## What to do
Your answer should consist solely of the lines from the one containing "part: (321, 1064) -> (269, 1420), moved" through the end of the entries below, duplicated exactly.

## Supplied material
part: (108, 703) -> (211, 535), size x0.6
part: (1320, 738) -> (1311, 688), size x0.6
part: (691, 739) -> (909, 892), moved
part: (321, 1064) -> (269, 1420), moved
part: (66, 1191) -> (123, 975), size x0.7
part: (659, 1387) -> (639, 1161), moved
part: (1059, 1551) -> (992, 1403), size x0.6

## Result of the exercise
part: (321, 1064) -> (269, 1420), moved
part: (66, 1191) -> (123, 975), size x0.7
part: (659, 1387) -> (639, 1161), moved
part: (1059, 1551) -> (992, 1403), size x0.6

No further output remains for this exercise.